My first few blogs will be about the upcomming 3.8 of which I published a first beta just before my holidays. The next beta will follow shortly.
The last few years, as a programmer, I encountered serious limitations in what ILWIS could render on the screen. The rendering system was designed when computers had far less memomry, puny (compared to now) graphic processors and the data-sets were much smaller. With large, multi-spectral and spatial – temporal data-sets, with big feature sets, web technology etc.., the existing system ran into serious limitations.
After some discussion and brain storming I designed a new system that had the following goals
I didnt want to have to change the internals of ILWIS when implementing a new type of rendering. For example if I want to add a renderer for a WFS service, I only have to write a plug-in for that kind of data stream, I don’t have to touch the rest of ILWIS which simplifies design (and debugging 🙂 )
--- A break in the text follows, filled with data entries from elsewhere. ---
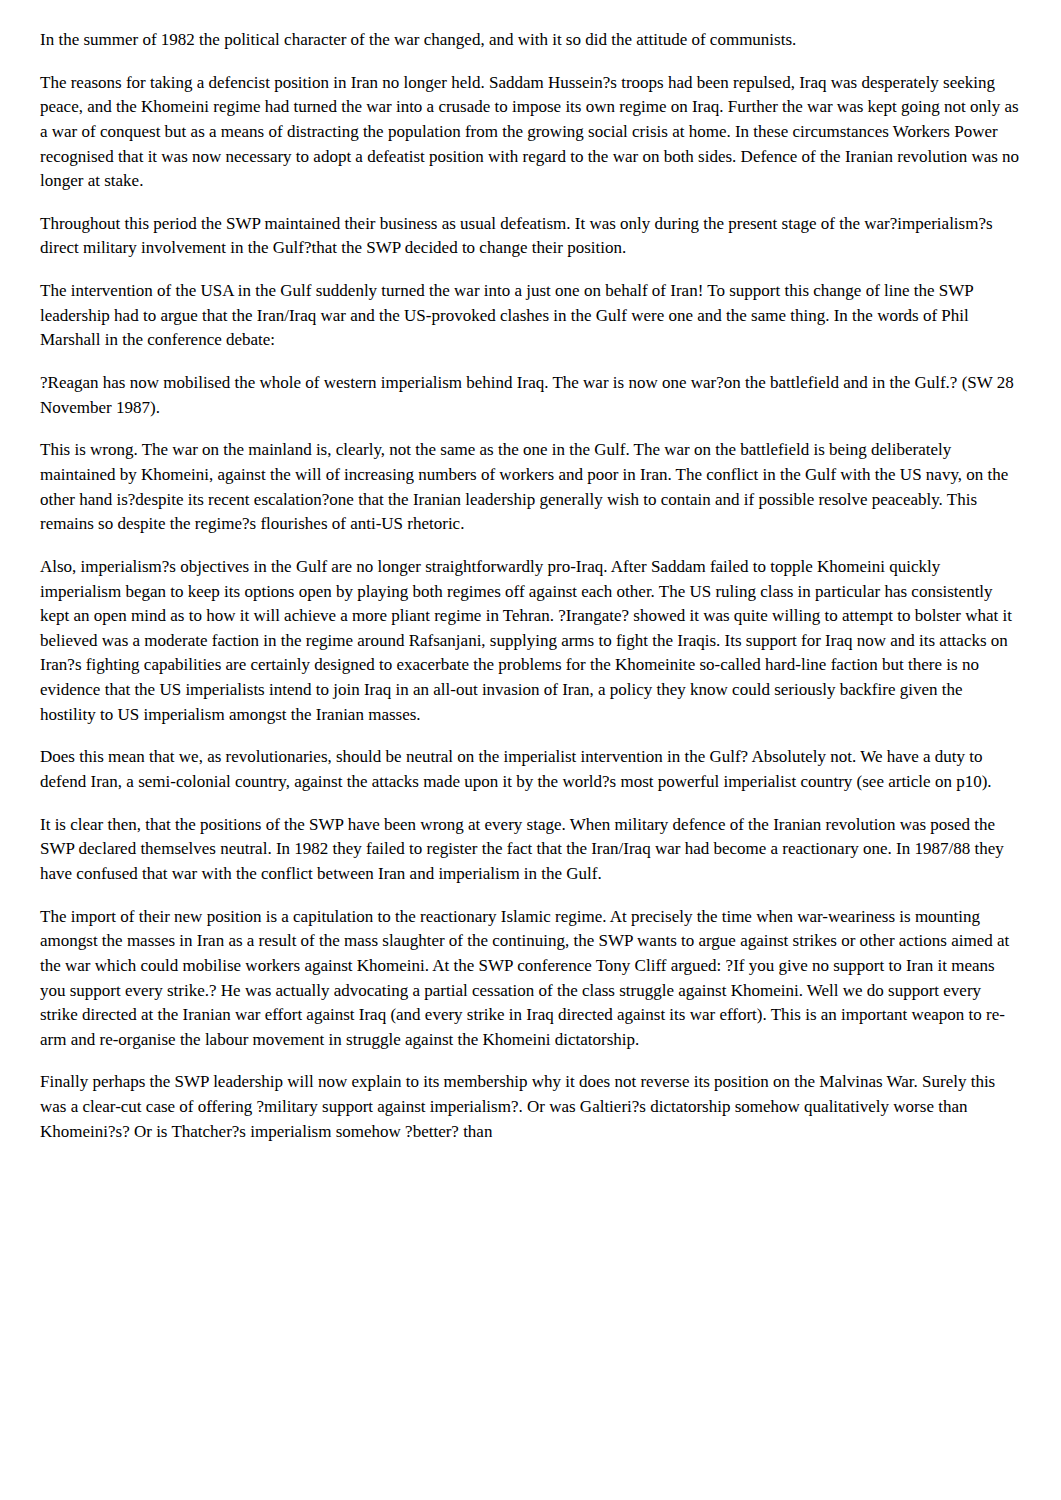In the summer of 1982 the political character of the war changed, and with it so did the attitude of communists.
The reasons for taking a defencist position in Iran no longer held. Saddam Hussein?s troops had been repulsed, Iraq was desperately seeking peace, and the Khomeini regime had turned the war into a crusade to impose its own regime on Iraq. Further the war was kept going not only as a war of conquest but as a means of distracting the population from the growing social crisis at home. In these circumstances Workers Power recognised that it was now necessary to adopt a defeatist position with regard to the war on both sides. Defence of the Iranian revolution was no longer at stake.
Throughout this period the SWP maintained their business as usual defeatism. It was only during the present stage of the war?imperialism?s direct military involvement in the Gulf?that the SWP decided to change their position.
The intervention of the USA in the Gulf suddenly turned the war into a just one on behalf of Iran! To support this change of line the SWP leadership had to argue that the Iran/Iraq war and the US-provoked clashes in the Gulf were one and the same thing. In the words of Phil Marshall in the conference debate:
?Reagan has now mobilised the whole of western imperialism behind Iraq. The war is now one war?on the battlefield and in the Gulf.? (SW 28 November 1987).
This is wrong. The war on the mainland is, clearly, not the same as the one in the Gulf. The war on the battlefield is being deliberately maintained by Khomeini, against the will of increasing numbers of workers and poor in Iran. The conflict in the Gulf with the US navy, on the other hand is?despite its recent escalation?one that the Iranian leadership generally wish to contain and if possible resolve peaceably. This remains so despite the regime?s flourishes of anti-US rhetoric.
Also, imperialism?s objectives in the Gulf are no longer straightforwardly pro-Iraq. After Saddam failed to topple Khomeini quickly imperialism began to keep its options open by playing both regimes off against each other. The US ruling class in particular has consistently kept an open mind as to how it will achieve a more pliant regime in Tehran. ?Irangate? showed it was quite willing to attempt to bolster what it believed was a moderate faction in the regime around Rafsanjani, supplying arms to fight the Iraqis. Its support for Iraq now and its attacks on Iran?s fighting capabilities are certainly designed to exacerbate the problems for the Khomeinite so-called hard-line faction but there is no evidence that the US imperialists intend to join Iraq in an all-out invasion of Iran, a policy they know could seriously backfire given the hostility to US imperialism amongst the Iranian masses.
Does this mean that we, as revolutionaries, should be neutral on the imperialist intervention in the Gulf? Absolutely not. We have a duty to defend Iran, a semi-colonial country, against the attacks made upon it by the world?s most powerful imperialist country (see article on p10).
It is clear then, that the positions of the SWP have been wrong at every stage. When military defence of the Iranian revolution was posed the SWP declared themselves neutral. In 1982 they failed to register the fact that the Iran/Iraq war had become a reactionary one. In 1987/88 they have confused that war with the conflict between Iran and imperialism in the Gulf.
The import of their new position is a capitulation to the reactionary Islamic regime. At precisely the time when war-weariness is mounting amongst the masses in Iran as a result of the mass slaughter of the continuing, the SWP wants to argue against strikes or other actions aimed at the war which could mobilise workers against Khomeini. At the SWP conference Tony Cliff argued: ?If you give no support to Iran it means you support every strike.? He was actually advocating a partial cessation of the class struggle against Khomeini. Well we do support every strike directed at the Iranian war effort against Iraq (and every strike in Iraq directed against its war effort). This is an important weapon to re-arm and re-organise the labour movement in struggle against the Khomeini dictatorship.
Finally perhaps the SWP leadership will now explain to its membership why it does not reverse its position on the Malvinas War. Surely this was a clear-cut case of offering ?military support against imperialism?. Or was Galtieri?s dictatorship somehow qualitatively worse than Khomeini?s? Or is Thatcher?s imperialism somehow ?better? than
Rastermaps with different geometries in the same mapwindow
“Old” ILWIS was limited, only rastermaps with the same georeference are allowed in a mapwindow. With the current graphics processors this is no longer needed. They are able to morph bitmaps (and in the end, renderings of maps are just bitmaps) on the fly. So as long as you supply the correct parameters, instantaneous resampling is done for you. This also means that maps are now oriented along the coordinate system instead along the georeference.
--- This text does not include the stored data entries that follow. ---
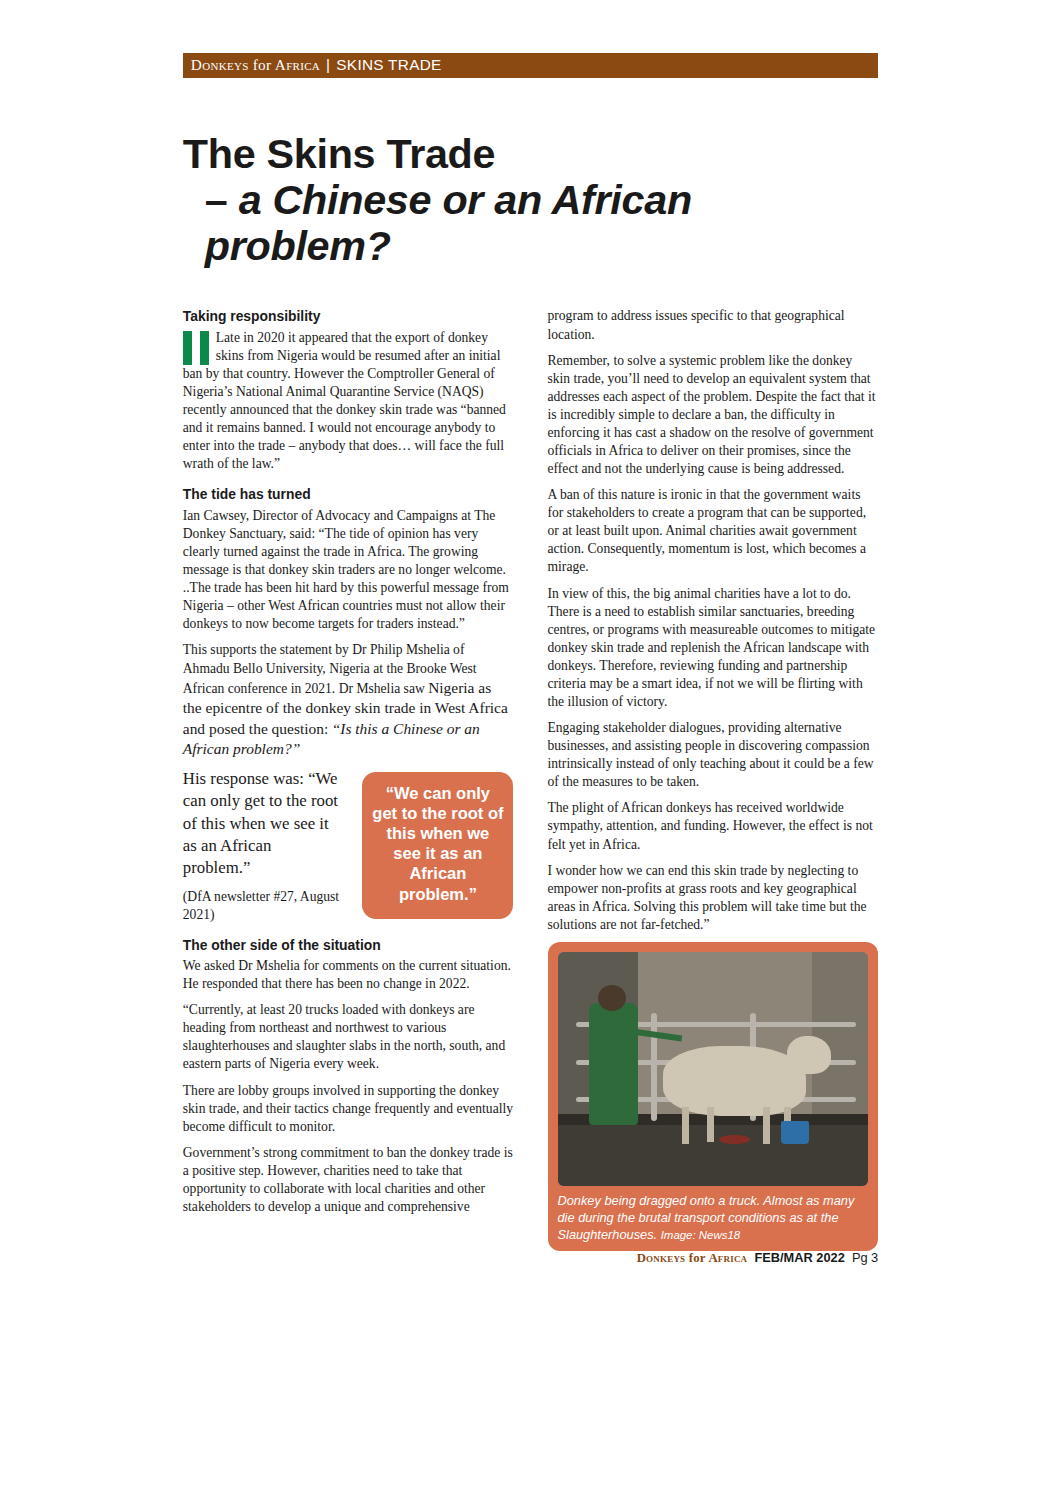Donkeys for Africa|SKINS TRADE
The Skins Trade – a Chinese or an African problem?
Taking responsibility
Late in 2020 it appeared that the export of donkey skins from Nigeria would be resumed after an initial ban by that country. However the Comptroller General of Nigeria’s National Animal Quarantine Service (NAQS) recently announced that the donkey skin trade was “banned and it remains banned. I would not encourage anybody to enter into the trade – anybody that does… will face the full wrath of the law.”
The tide has turned
Ian Cawsey, Director of Advocacy and Campaigns at The Donkey Sanctuary, said: “The tide of opinion has very clearly turned against the trade in Africa. The growing message is that donkey skin traders are no longer welcome. ..The trade has been hit hard by this powerful message from Nigeria – other West African countries must not allow their donkeys to now become targets for traders instead.”
This supports the statement by Dr Philip Mshelia of Ahmadu Bello University, Nigeria at the Brooke West African conference in 2021. Dr Mshelia saw Nigeria as the epicentre of the donkey skin trade in West Africa and posed the question: “Is this a Chinese or an African problem?”
“We can only get to the root of this when we see it as an African problem.”
His response was: “We can only get to the root of this when we see it as an African problem.”
(DfA newsletter #27, August 2021)
The other side of the situation
We asked Dr Mshelia for comments on the current situation. He responded that there has been no change in 2022.
“Currently, at least 20 trucks loaded with donkeys are heading from northeast and northwest to various slaughterhouses and slaughter slabs in the north, south, and eastern parts of Nigeria every week.
There are lobby groups involved in supporting the donkey skin trade, and their tactics change frequently and eventually become difficult to monitor.
Government’s strong commitment to ban the donkey trade is a positive step. However, charities need to take that opportunity to collaborate with local charities and other stakeholders to develop a unique and comprehensive program to address issues specific to that geographical location.
Remember, to solve a systemic problem like the donkey skin trade, you’ll need to develop an equivalent system that addresses each aspect of the problem. Despite the fact that it is incredibly simple to declare a ban, the difficulty in enforcing it has cast a shadow on the resolve of government officials in Africa to deliver on their promises, since the effect and not the underlying cause is being addressed.
A ban of this nature is ironic in that the government waits for stakeholders to create a program that can be supported, or at least built upon. Animal charities await government action. Consequently, momentum is lost, which becomes a mirage.
In view of this, the big animal charities have a lot to do. There is a need to establish similar sanctuaries, breeding centres, or programs with measureable outcomes to mitigate donkey skin trade and replenish the African landscape with donkeys. Therefore, reviewing funding and partnership criteria may be a smart idea, if not we will be flirting with the illusion of victory.
Engaging stakeholder dialogues, providing alternative businesses, and assisting people in discovering compassion intrinsically instead of only teaching about it could be a few of the measures to be taken.
The plight of African donkeys has received worldwide sympathy, attention, and funding. However, the effect is not felt yet in Africa.
I wonder how we can end this skin trade by neglecting to empower non-profits at grass roots and key geographical areas in Africa. Solving this problem will take time but the solutions are not far-fetched.”
Donkey being dragged onto a truck. Almost as many die during the brutal transport conditions as at the Slaughterhouses. Image: News18
Donkeys for Africa FEB/MAR 2022 Pg 3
People like 3D, even if I may have some reservations about 3D rendering for spatial data, people seem to like it and find it usefull. So this was also one of the goals. The option to view all spatial data in 3D. But my goals went a little bit beyond that, as (see below) one of my additional goals was visual spatial analysis, I wanted to go further then simple 3D renderings of DTM’s and such. The “z” axis had to be a arbitrary numerical value of any data-source as long I could relate the spatial x,y coordinates to that datasource. So an attribute table, a different rastermap, the maps it self etcetera, are all suitable. Now you can make 3D renderings of temperature maps, DTM’s, NDVI’s, population density, the sky is the limit. Which combination is usefull and which not is up to the user, the system poses no limits here.
The “old” ILwis had a primitive animation component which was not that usefull. These days, with big spatial temporal data-sets that are difficult to visualy analyze without some type animation, ILWIS was not the best tool for that.
My goal was to have an animation layer that worked in every way (were relevant) as a normal layer in the mapwindow. The only difference was that what it displayed changed over time (animation!, tadaa). Animation had to work both on “real-time” information(if available, a subject for a different blog maybe, as ILWIS now knows about time) or on a simple index basis. Also synchronization between different animations had to be realized. Apart from that, were relevant, all tools that worked on “normal maps” also had to work on animations. So for example, 3D animations are possible.
The over-arching goal behind this is “visual-analysis”. Though algorithmical analysis is needed to produce the hard numbers needed for scientific work it is sometimes difficult to spot were your analysis should start. Nature has gifted us with a wonderfull tool to spot patterns and trends in the shape of our vision. So making tools that enhance that capability makes perfect sense. This is what I call visual analysis. I added a lot of display tools to the new rendering to help the user in this respect. Interactive representation, real-time stretching, transparencies, 3D tools, animations etcetera are an expression of this. The goal is not to make prety pictures, scene rendering software is better for this, but to make visualy meaningfull images(which might be pretty 🙂 ).